▸ **REQUIRED WORK**
Copy out every line of text in the records below word for word, leaving the pictures out.

▸ **TASK DATA**
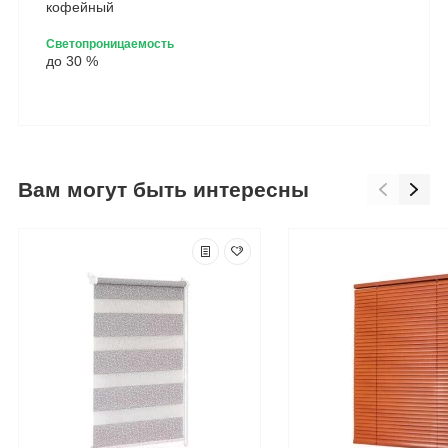
кофейный
Светопроницаемость
до 30 %
Вам могут быть интересны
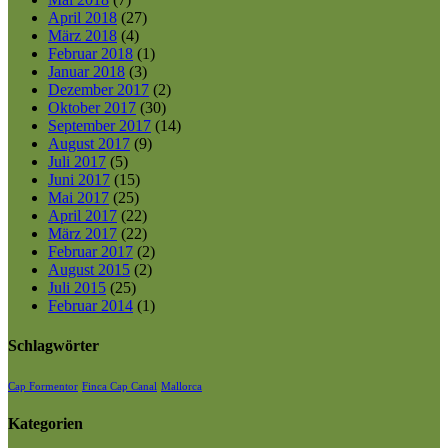
April 2018
(27)
März 2018
(4)
Februar 2018
(1)
Januar 2018
(3)
Dezember 2017
(2)
Oktober 2017
(30)
September 2017
(14)
August 2017
(9)
Juli 2017
(5)
Juni 2017
(15)
Mai 2017
(25)
April 2017
(22)
März 2017
(22)
Februar 2017
(2)
August 2015
(2)
Juli 2015
(25)
Februar 2014
(1)
Schlagwörter
Cap Formentor
Finca Cap Canal
Mallorca
Kategorien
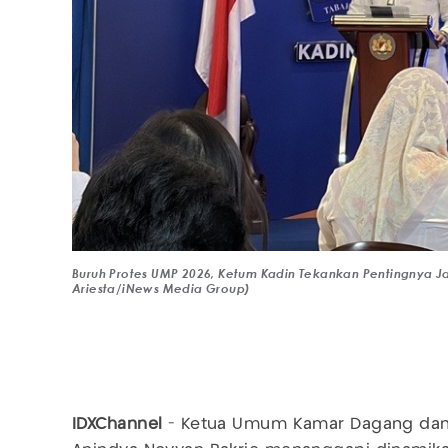
Buruh Protes UMP 2026, Ketum Kadin Tekankan Pentingnya J
Ariesta/iNews Media Group)
IDXChannel
- Ketua Umum Kamar Dagang dan I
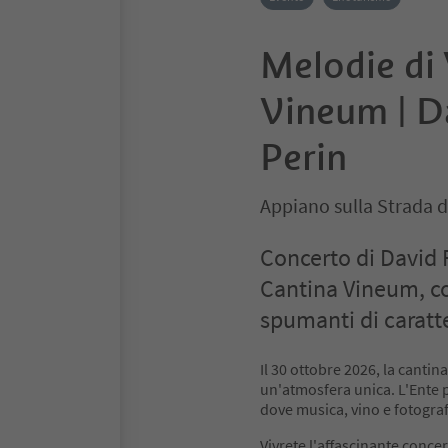
Melodie di 
Vineum | D
Perin
Appiano sulla Strada d
Concerto di David 
Cantina Vineum, con
spumanti di caratte
Il 30 ottobre 2026, la cantin
un'atmosfera unica. L'Ente p
dove musica, vino e fotogr
Vivrete l'affascinante conc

▸ **FINISHED EXERCISE**
кофейный
Светопроницаемость
до 30 %
Вам могут быть интересны
April 2018
(27)
März 2018
(4)
Februar 2018
(1)
Januar 2018
(3)
Dezember 2017
(2)
Oktober 2017
(30)
September 2017
(14)
August 2017
(9)
Juli 2017
(5)
Juni 2017
(15)
Mai 2017
(25)
April 2017
(22)
März 2017
(22)
Februar 2017
(2)
August 2015
(2)
Juli 2015
(25)
Februar 2014
(1)
Schlagwörter
Cap Formentor
Finca Cap Canal
Mallorca
Kategorien
Buruh Protes UMP 2026, Ketum Kadin Tekankan Pentingnya J
Ariesta/iNews Media Group)
IDXChannel
- Ketua Umum Kamar Dagang dan I
Melodie di 
Vineum | D
Perin
Appiano sulla Strada d
Concerto di David 
Cantina Vineum, con
spumanti di caratte
Il 30 ottobre 2026, la cantin
un'atmosfera unica. L'Ente p
dove musica, vino e fotogr
Vivrete l'affascinante conc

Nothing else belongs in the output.